Tak myślę i myślę... i nie potrafię wytypować tej jednej jedynej
Mogę jedynie napisać, za co każdą z nich uwielbiam:
Wyjdź za mnie - za mój ulubiony schemat - ona się opiera, on chce ją zdobyć, do tego pomaga jej w kłopotach.
Za
koliberka Uwiedź mnie - za emocje i wzruszenie. Bardzo emocjonalna dla mnie. Obydwoje się kochają, ona chce z nim być, on za wszelką cenę chce ją przed sobą ochronić, bardzo cierpiący i bardzo kochający, ale przy tym sprawiający wiele bólu swoją postawą.
Za mój ukochany przezabawny moment, kiedy bohater obraża pewnego lekarza po cygańsku, a Cam tłumaczy to jako uprzejme grzeczności.
Pokochaj mnie - za bohatera, który chce Ją zdobyć za wszelką cenę i robi to nawet będąc nieuczciwym. Za jego samotność i moją chęć utulenia go
I za bohaterkę, która potrafi z hotelu zrobić dom.
Oraz za świetne dialogi.
Zaufaj mi - za zakochaną w bohaterce fretkę, która upodobała sobie jej podwiązki oraz za reakcje bohaterki na te wyjątkowe zaloty.
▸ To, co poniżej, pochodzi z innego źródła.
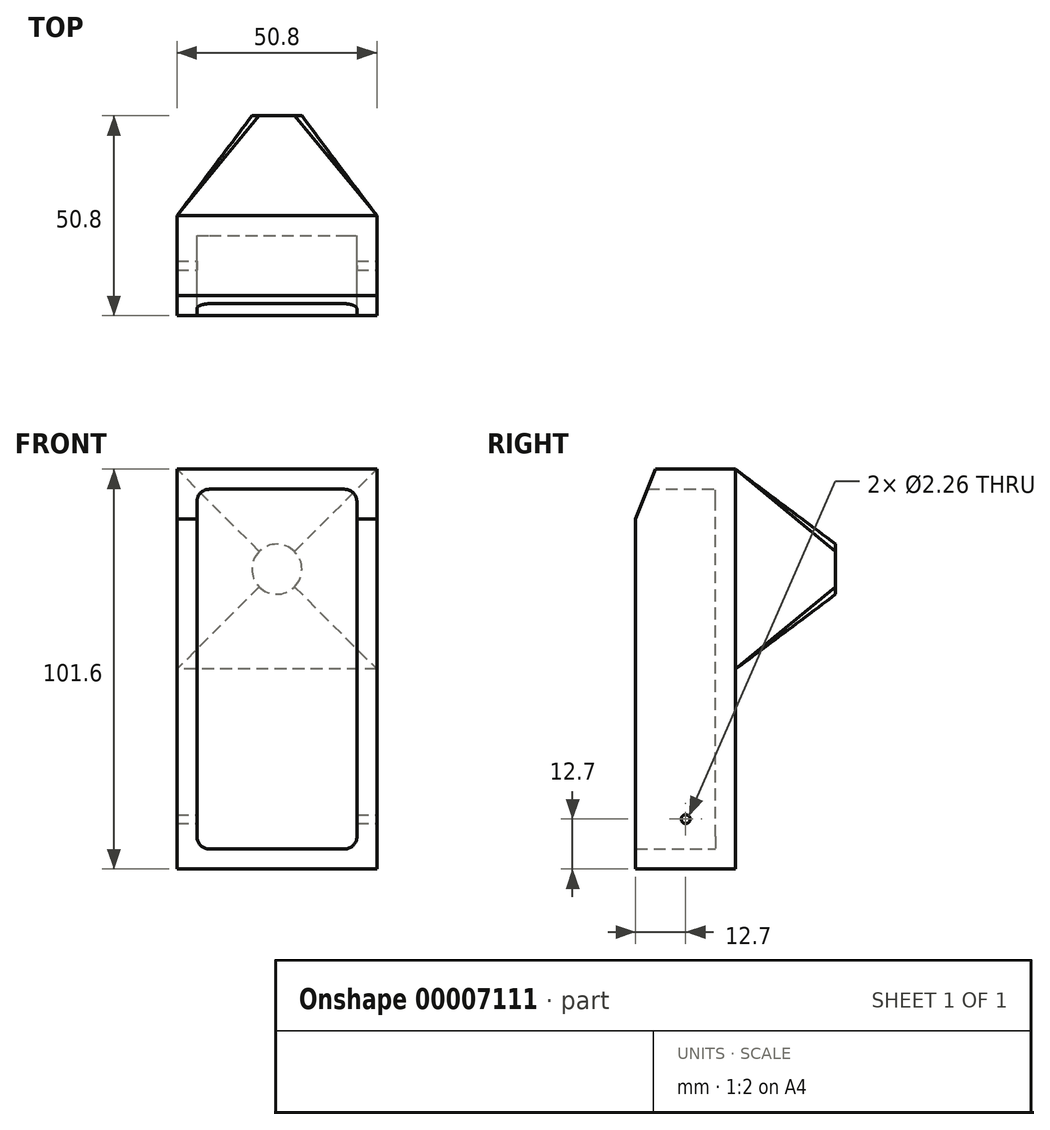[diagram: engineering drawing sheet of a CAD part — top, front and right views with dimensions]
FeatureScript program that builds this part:
annotation { "Feature Type Name" : "Feature", "Feature Type Description" : "" }
export const myFeature = defineFeature(function(context is Context, id is Id, definition is map)
    precondition{}
    {
        {
            var Q0;
            Q0=qCreatedBy(makeId("Front.planeOp"),FACE);
            var sketch = newSketch(context, id + "F0", { "sketchPlane" : qUnion([Q0])});
            skLineSegment(sketch, "E0.bottom", {"start": v(0, 0) * mm, "end": v(50.8, 0) * mm});
            skLineSegment(sketch, "E0.top", {"start": v(0, 101.6) * mm, "end": v(50.8, 101.6) * mm});
            skLineSegment(sketch, "E0.left", {"start": v(0, 0) * mm, "end": v(0, 101.6) * mm});
            skLineSegment(sketch, "E0.right", {"start": v(50.8, 0) * mm, "end": v(50.8, 101.6) * mm});
            skSolve(sketch);
        }
        {
            var Q0;
            Q0 = qSketchRegion(id + "F0", true);
            extrude(context, id + "F1", {"entities" : qUnion([Q0]), "depth" : 25.4 * mm});
        }
        {
            var Q0;
            Q0=makeQuery(id+"F1.opExtrude","CAP_EDGE",EDGE,{"disambiguationData":[OSD([sQuery(id+"F0.wireOp",EDGE,"E0.top")])],"isStart":false});
            chamfer(context, id + "F2", {"entities" : qUnion([Q0]), "chamferType" : ChamferType.TWO_OFFSETS, "width1" : 5.08 * mm, "oppositeDirection" : false, "width2" : 12.7 * mm, "tangentPropagation" : true});
        }
        {
            var Q0;
            Q0=makeQuery(id+"F1.opExtrude","CAP_FACE",FACE,{"disambiguationData":[OSD([sQuery(id+"F0.wireOp",EDGE,"E0.bottom"),sQuery(id+"F0.wireOp",EDGE,"E0.top"),sQuery(id+"F0.wireOp",EDGE,"E0.left"),sQuery(id+"F0.wireOp",EDGE,"E0.right")])],"isStart":false});
            var Q1;
            Q1=makeQuery(id+"F2.opChamfer","BLEND_FACE",FACE,{"disambiguationData":[OSD([sQuery(id+"F0.wireOp",EDGE,"E0.top")])]});
            shell(context, id + "F3", {"entities" : qUnion([Q0, Q1]), "thickness" : 5.08 * mm});
        }
        {
            var Q0;
            {var subQ0=sQuery(id+"F0.wireOp",EDGE,"E0.left");var subQ1=sQuery(id+"F0.wireOp",EDGE,"E0.top");Q0=makeQuery(id+"F3.opShell","OFFSET_EDGE",EDGE,{"disambiguationData":[OSD([subQ1,subQ0]),TDD([makeQuery(id+"F1.opExtrude","SWEPT_EDGE",EDGE,{"disambiguationData":[OSD([subQ1,subQ0])]})])]});}
            var Q1;
            {var subQ0=sQuery(id+"F0.wireOp",EDGE,"E0.right");var subQ1=sQuery(id+"F0.wireOp",EDGE,"E0.top");Q1=makeQuery(id+"F3.opShell","OFFSET_EDGE",EDGE,{"disambiguationData":[OSD([subQ1,subQ0]),TDD([makeQuery(id+"F1.opExtrude","SWEPT_EDGE",EDGE,{"disambiguationData":[OSD([subQ1,subQ0])]})])]});}
            var Q2;
            Q2=makeQuery(id+"F3.opShell","OFFSET_EDGE",EDGE,{"disambiguationData":[OSD([sQuery(id+"F0.wireOp",EDGE,"E0.bottom"),sQuery(id+"F0.wireOp",EDGE,"E0.right")])]});
            var Q3;
            Q3=makeQuery(id+"F3.opShell","OFFSET_EDGE",EDGE,{"disambiguationData":[OSD([sQuery(id+"F0.wireOp",EDGE,"E0.bottom"),sQuery(id+"F0.wireOp",EDGE,"E0.left")])]});
            fillet(context, id + "F4", {"entities" : qUnion([Q0, Q1, Q2, Q3]), "radius" : 3.17 * mm, "tangentPropagation" : true, "allowEdgeOverflow" : false});
        }
        {
            var Q0;
            Q0=makeQuery(id+"F1.opExtrude","SWEPT_FACE",FACE,{"disambiguationData":[OSD([sQuery(id+"F0.wireOp",EDGE,"E0.right")])]});
            var sketch = newSketch(context, id + "F5", { "sketchPlane" : qUnion([Q0])});
            skPoint(sketch, "E1", {"position": v(-12.7, 12.7) * mm});
            skSolve(sketch);
        }
        {
            var Q0;
            Q0=sQuery(id+"F5.wireOp",VERTEX,"E1");
            var Q1;
            Q1=makeQuery(id+"F1.opExtrude","SWEPT_BODY",BODY,{"disambiguationData":[OSD([sQuery(id+"F0.wireOp",EDGE,"E0.bottom"),sQuery(id+"F0.wireOp",EDGE,"E0.top"),sQuery(id+"F0.wireOp",EDGE,"E0.left"),sQuery(id+"F0.wireOp",EDGE,"E0.right")])]});
            hole(context, id + "F6", {"style" : HoleStyle.SIMPLE, "endStyle" : HoleEndStyle.THROUGH, "standardTappedOrClearance" : lookupTablePath({ "standard" : "ANSI", "engagement" : "75%", "pitch" : "40 tpi", "size" : "#4", "type" : "Tapped" }), "standardBlindInLast" : lookupTablePath({ "standard" : "ANSI", "engagement" : "75%", "pitch" : "40 tpi", "size" : "#4", "type" : "Tapped" }), "holeDiameter" : 2.26 * mm, "locations" : qUnion([Q0]), "scope" : qUnion([Q1]), "isTappedThrough" : true, "majorDiameter" : 2.84 * mm, "showTappedDepth" : true});
        }
        {
            var Q0;
            Q0=makeQuery(id+"F0.imprint","IMPRINT",FACE,{"disambiguationData":[TD([[makeQuery(id+"F0.imprint","IMPRINT",EDGE,{"derivedFrom":sQuery(id+"F0.wireOp",EDGE,"E0.bottom")}),1.0]])]});
            cPlane(context, id + "F7", {"entities" : qUnion([Q0]), "cplaneType" : CPlaneType.OFFSET, "offset" : 25.4 * mm, "oppositeDirection" : true, "width" : 152.4 * mm, "height" : 152.4 * mm});
        }
        {
            var Q0;
            Q0=qCreatedBy(id+"F7.planeOp",FACE);
            var sketch = newSketch(context, id + "F8", { "sketchPlane" : qUnion([Q0])});
            skCircle(sketch, "E2", {"center": v(25.4, 76.2) * mm, "radius": 6.35 * mm});
            skSolve(sketch);
        }
        {
            var Q0;
            Q0=makeQuery(id+"F0.imprint","IMPRINT",FACE,{"disambiguationData":[TD([[makeQuery(id+"F0.imprint","IMPRINT",EDGE,{"derivedFrom":sQuery(id+"F0.wireOp",EDGE,"E0.bottom")}),1.0]])]});
            var sketch = newSketch(context, id + "F9", { "sketchPlane" : qUnion([Q0])});
            skLineSegment(sketch, "E3.bottom", {"start": v(50.8, 101.6) * mm, "end": v(0, 101.6) * mm});
            skLineSegment(sketch, "E3.top", {"start": v(50.8, 50.8) * mm, "end": v(0, 50.8) * mm});
            skLineSegment(sketch, "E3.left", {"start": v(50.8, 101.6) * mm, "end": v(50.8, 50.8) * mm});
            skLineSegment(sketch, "E3.right", {"start": v(0, 101.6) * mm, "end": v(0, 50.8) * mm});
            skSolve(sketch);
        }
        {
            var Q1;
            Q1 = qSketchRegion(id + "F8", true);
            var Q2;
            Q2 = qSketchRegion(id + "F9", true);
            loft(context, id + "F10", {"operationType" : NewBodyOperationType.ADD, "sheetProfilesArray" : [{ "sheetProfileEntities" : qUnion([Q1]) }, { "sheetProfileEntities" : qUnion([Q2]) }]});
        }
    });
Za specyficzny humor bohatera i cięte riposty obojga.
Za małą maskaradę (bohaterka ukrywa swoją urodę i przeszłość) i prześmieszną scenkę z farbowaniem włosów
Znajdź mnie - za listy. Za mądre spojrzenie bohaterki na świat.
Za bohatera, który był bohaterem. Za psa bohatera - również bohatera.
I za noc poślubną.
Całość - za przepiękny rodzinny klimat, za ciepło w wielkim domu, z mnóstwem różnych osobowości. Za cygański rys, za silne kobiety i świetnych facetów. Za akceptację i tolerancję każdego z osobna, za poczucie, że każdy członek rodziny jest w niej niezbędny i kochany. Za wierność. Za poczucie szczęścia i harmonii, która wcale nie oznacza spokoju i ciszy.